CARLA Perception: Multi-Modal 3D Object Detection

A multi-modal perception pipeline for detecting vehicles, pedestrians, and cyclists in the CARLA autonomous driving simulator. Two detector implementations are provided — a pure LiDAR 3D detector and a sensor-fusion detector combining LiDAR with a 2D camera model — both evaluated using VOC Average Precision (AP).

📋 Overview

The project is structured around a Detector class interface that any detector must implement. The harness spawns the sensors defined by Detector.sensors(), feeds live sensor data into Detector.detect(), and scores the output against ground-truth annotations.

Sensor Suite (both detectors):

Sensor	Config
Left RGB Camera	1280×720, 90° FOV, 20 Hz
Right RGB Camera	1280×720, 90° FOV, 20 Hz
64-channel LiDAR	50m range, 2.3M pts/sec, 20 Hz
GNSS / GPS	5 Hz

Detected Object Classes:

ID	Class
0	Pedestrian
1	Cyclist / Vehicle
2	Vehicle
3	Truck / Bus

🗂️ Project Structure

.
├── lidar_detector.py            # LiDAR-only 3D detector (clustering + OBB fitting)

● MATERIAL SUPPLIED
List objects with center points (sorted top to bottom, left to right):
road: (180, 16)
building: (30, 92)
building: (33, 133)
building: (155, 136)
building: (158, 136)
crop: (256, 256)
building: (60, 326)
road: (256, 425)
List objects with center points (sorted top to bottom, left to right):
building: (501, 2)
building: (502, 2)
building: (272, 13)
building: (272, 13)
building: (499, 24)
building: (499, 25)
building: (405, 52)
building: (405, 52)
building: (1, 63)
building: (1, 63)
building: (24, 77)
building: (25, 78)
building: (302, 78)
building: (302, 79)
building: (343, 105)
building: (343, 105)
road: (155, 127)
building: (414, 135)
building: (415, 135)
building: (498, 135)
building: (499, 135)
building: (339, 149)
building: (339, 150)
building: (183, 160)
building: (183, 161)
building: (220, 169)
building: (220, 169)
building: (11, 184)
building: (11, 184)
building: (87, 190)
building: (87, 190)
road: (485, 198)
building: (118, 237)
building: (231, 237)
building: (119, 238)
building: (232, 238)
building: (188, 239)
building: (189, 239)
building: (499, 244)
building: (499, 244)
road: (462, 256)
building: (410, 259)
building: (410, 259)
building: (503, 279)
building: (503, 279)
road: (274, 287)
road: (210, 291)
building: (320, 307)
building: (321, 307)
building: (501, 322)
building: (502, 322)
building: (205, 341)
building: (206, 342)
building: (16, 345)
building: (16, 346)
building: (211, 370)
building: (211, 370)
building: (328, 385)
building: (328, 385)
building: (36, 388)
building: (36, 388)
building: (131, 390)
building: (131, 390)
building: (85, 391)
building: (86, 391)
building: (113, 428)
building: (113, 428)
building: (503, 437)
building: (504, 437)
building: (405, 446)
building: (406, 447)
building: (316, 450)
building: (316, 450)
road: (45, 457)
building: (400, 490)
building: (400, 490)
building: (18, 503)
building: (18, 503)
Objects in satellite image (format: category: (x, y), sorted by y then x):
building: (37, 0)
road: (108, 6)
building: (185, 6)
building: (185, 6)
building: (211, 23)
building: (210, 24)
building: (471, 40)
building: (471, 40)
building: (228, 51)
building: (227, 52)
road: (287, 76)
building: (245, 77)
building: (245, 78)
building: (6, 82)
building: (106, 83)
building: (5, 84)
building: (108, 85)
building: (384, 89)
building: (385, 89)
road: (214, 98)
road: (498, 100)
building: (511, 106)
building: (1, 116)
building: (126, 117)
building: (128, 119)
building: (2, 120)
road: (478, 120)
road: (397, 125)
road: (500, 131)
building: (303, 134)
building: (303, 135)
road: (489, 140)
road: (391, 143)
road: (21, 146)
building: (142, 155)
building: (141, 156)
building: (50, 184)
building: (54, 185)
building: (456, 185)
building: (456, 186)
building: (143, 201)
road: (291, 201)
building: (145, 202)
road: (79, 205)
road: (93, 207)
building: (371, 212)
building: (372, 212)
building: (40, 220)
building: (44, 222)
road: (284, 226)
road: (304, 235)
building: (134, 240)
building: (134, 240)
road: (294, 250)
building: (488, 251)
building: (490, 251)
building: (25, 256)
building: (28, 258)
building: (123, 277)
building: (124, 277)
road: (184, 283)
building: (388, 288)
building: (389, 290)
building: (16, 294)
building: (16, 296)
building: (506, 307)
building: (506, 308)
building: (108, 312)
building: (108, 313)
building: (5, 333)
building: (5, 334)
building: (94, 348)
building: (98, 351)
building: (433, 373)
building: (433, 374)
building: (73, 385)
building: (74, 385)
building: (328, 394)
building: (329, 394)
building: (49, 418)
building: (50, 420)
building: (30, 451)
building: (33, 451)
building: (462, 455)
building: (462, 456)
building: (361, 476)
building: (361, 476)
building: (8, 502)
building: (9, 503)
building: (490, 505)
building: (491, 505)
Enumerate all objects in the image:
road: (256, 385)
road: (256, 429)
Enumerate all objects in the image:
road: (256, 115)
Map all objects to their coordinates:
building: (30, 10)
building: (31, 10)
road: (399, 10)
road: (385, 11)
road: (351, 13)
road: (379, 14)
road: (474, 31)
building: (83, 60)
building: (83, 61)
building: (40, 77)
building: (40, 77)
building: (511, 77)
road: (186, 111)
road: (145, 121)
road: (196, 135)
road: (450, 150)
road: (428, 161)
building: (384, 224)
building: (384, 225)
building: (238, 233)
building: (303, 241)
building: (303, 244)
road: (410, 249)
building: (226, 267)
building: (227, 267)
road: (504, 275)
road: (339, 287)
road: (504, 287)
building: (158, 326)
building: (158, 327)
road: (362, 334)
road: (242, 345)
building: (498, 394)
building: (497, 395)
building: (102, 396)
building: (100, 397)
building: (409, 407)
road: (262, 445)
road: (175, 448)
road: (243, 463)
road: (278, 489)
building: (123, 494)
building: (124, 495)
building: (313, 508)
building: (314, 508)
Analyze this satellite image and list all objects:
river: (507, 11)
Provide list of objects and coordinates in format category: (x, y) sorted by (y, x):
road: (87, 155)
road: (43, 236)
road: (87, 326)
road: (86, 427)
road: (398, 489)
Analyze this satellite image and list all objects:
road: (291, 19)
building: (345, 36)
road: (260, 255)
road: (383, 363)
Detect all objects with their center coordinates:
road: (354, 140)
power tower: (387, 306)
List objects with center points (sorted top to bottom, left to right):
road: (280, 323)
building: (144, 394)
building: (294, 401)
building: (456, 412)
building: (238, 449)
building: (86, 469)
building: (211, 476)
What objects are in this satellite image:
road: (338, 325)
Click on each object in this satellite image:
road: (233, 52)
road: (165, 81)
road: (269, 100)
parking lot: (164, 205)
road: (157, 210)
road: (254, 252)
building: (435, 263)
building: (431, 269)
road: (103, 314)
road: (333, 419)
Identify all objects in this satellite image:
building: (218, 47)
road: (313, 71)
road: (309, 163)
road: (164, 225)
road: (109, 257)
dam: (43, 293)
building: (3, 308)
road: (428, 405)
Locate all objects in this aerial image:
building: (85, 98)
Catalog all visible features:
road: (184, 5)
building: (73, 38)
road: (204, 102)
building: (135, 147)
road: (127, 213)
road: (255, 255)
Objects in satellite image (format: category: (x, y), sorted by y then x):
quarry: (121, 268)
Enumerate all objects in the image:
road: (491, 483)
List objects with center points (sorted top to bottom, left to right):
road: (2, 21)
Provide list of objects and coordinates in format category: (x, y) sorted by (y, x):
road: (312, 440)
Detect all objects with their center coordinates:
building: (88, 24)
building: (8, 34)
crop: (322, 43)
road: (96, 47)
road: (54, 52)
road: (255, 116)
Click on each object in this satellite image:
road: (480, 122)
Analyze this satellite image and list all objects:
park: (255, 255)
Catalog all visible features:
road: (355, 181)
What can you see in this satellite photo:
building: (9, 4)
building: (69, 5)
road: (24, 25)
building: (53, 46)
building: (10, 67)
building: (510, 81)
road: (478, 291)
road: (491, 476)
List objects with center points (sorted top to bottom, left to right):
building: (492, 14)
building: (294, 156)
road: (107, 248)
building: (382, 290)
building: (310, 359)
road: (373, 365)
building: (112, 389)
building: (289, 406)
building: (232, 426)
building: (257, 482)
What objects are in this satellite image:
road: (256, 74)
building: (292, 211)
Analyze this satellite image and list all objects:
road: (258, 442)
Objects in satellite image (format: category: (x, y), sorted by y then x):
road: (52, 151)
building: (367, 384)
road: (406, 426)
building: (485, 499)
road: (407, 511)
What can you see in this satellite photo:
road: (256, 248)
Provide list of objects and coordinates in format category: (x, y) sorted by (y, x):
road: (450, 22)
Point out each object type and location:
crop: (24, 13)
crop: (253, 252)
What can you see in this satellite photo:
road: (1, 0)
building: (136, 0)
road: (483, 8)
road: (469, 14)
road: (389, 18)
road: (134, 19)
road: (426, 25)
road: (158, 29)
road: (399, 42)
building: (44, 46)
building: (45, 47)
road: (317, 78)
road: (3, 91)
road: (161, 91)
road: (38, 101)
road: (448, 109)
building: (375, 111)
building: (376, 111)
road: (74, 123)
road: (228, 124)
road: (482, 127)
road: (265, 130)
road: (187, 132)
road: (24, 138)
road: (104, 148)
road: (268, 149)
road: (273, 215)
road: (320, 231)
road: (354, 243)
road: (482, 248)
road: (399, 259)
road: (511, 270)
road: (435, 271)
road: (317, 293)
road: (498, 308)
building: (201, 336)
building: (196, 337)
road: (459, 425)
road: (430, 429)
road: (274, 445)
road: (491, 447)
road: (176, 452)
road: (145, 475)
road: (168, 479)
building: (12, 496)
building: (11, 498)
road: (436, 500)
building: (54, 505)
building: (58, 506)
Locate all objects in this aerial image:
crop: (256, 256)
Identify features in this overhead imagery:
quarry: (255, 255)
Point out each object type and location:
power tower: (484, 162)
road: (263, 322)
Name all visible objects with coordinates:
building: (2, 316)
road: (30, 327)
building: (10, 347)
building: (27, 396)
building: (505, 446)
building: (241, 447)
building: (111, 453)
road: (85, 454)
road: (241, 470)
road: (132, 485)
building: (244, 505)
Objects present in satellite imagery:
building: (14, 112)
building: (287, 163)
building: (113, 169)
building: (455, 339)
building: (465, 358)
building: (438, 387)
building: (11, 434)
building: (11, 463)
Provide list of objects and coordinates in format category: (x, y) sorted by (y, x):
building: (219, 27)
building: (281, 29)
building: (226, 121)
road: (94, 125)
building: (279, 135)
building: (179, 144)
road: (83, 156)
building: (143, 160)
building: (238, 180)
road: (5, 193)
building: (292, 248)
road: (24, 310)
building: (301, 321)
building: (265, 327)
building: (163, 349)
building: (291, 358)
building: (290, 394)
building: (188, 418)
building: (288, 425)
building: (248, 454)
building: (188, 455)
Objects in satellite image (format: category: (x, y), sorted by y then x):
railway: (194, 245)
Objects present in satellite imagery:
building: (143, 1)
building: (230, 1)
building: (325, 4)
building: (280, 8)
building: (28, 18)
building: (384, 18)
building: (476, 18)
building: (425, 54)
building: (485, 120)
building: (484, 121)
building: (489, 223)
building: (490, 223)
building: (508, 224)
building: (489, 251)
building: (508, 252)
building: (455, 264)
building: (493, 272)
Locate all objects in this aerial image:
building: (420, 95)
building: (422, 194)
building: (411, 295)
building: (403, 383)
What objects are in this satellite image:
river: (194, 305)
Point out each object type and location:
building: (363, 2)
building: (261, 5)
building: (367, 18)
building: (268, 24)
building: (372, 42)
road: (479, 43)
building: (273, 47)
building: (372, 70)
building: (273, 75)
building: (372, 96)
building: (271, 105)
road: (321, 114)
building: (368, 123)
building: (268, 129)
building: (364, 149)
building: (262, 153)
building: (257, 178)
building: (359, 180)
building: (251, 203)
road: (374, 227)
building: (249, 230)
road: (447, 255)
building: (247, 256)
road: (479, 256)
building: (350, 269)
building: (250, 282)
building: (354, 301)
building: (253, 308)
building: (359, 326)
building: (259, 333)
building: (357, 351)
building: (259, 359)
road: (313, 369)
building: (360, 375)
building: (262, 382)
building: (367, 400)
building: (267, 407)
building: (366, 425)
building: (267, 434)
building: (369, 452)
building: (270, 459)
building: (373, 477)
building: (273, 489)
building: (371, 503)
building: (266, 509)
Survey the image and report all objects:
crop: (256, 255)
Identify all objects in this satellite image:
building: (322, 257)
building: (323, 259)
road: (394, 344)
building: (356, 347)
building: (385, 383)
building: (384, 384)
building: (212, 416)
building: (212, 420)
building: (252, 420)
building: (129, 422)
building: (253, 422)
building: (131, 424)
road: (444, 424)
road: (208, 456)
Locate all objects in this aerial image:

● WHAT YOU NEED TO DO
1. Name each sensor listed in the sensor suite of the CARLA perception page above.
2. Pick up the CARLA perception page where it stops and keep writing it.

● RESULTS FOR EACH TASK
1.
Left RGB Camera
Right RGB Camera
64-channel LiDAR
GNSS / GPS

2.
├── fusion_detector.py           # LiDAR 3D + Faster R-CNN 2D camera fusion detector
├── detector.py                  # Base Detector interface / sensor config
├── eval.py                      # VOC AP evaluation metrics
├── generate_traffic.py          # Spawns NPC traffic in CARLA
├── automatic_control.py         # Ego vehicle autopilot controller
├── agents/
│   ├── navigation/
│   │   ├── basic_agent.py
│   │   ├── behavior_agent.py
│   │   ├── local_planner.py
│   │   ├── global_route_planner.py
│   │   ├── controller.py
│   │   └── sensor_interface.py
│   └── tools/
│       └── misc.py
└── utils/
    ├── transform.py             # Coordinate frame transforms
    └── pygame_drawing.py        # Pygame visualization helpers

🔍 Detector Implementations

1. `lidar_detector.py` — LiDAR-Only 3D Detector

Processes raw LiDAR point clouds to produce 3D oriented bounding boxes in world coordinates. No camera input required.

Pipeline:

Raw LiDAR pts (N, 4)
    → Z-band filter (ground removal)
    → Voxel downsampling
    → 6-connected voxel clustering
    → OBB fitting per cluster
    → Size-based class assignment
    → Output: (N, 8, 3) world-frame boxes

Key parameters:

Parameter	Default	Description
`lidar_voxel`	0.35 m	Voxel grid resolution
`cluster_min_pts`	35	Min points to form a cluster
`zmin` / `zmax`	−1.0 / 3.0 m	Height band filter
`max_pts`	120,000	Max points per frame

2. `fusion_detector.py` — LiDAR + Camera Fusion Detector

Extends the LiDAR detector with a Faster R-CNN (ResNet-50 FPN) 2D detector running on the Left camera stream. Both outputs are returned and can be used independently or combined by the evaluation harness.

Additional pipeline (camera branch):

Left camera RGBA (1280×720)
    → Convert to RGB uint8
    → Faster R-CNN (COCO pretrained)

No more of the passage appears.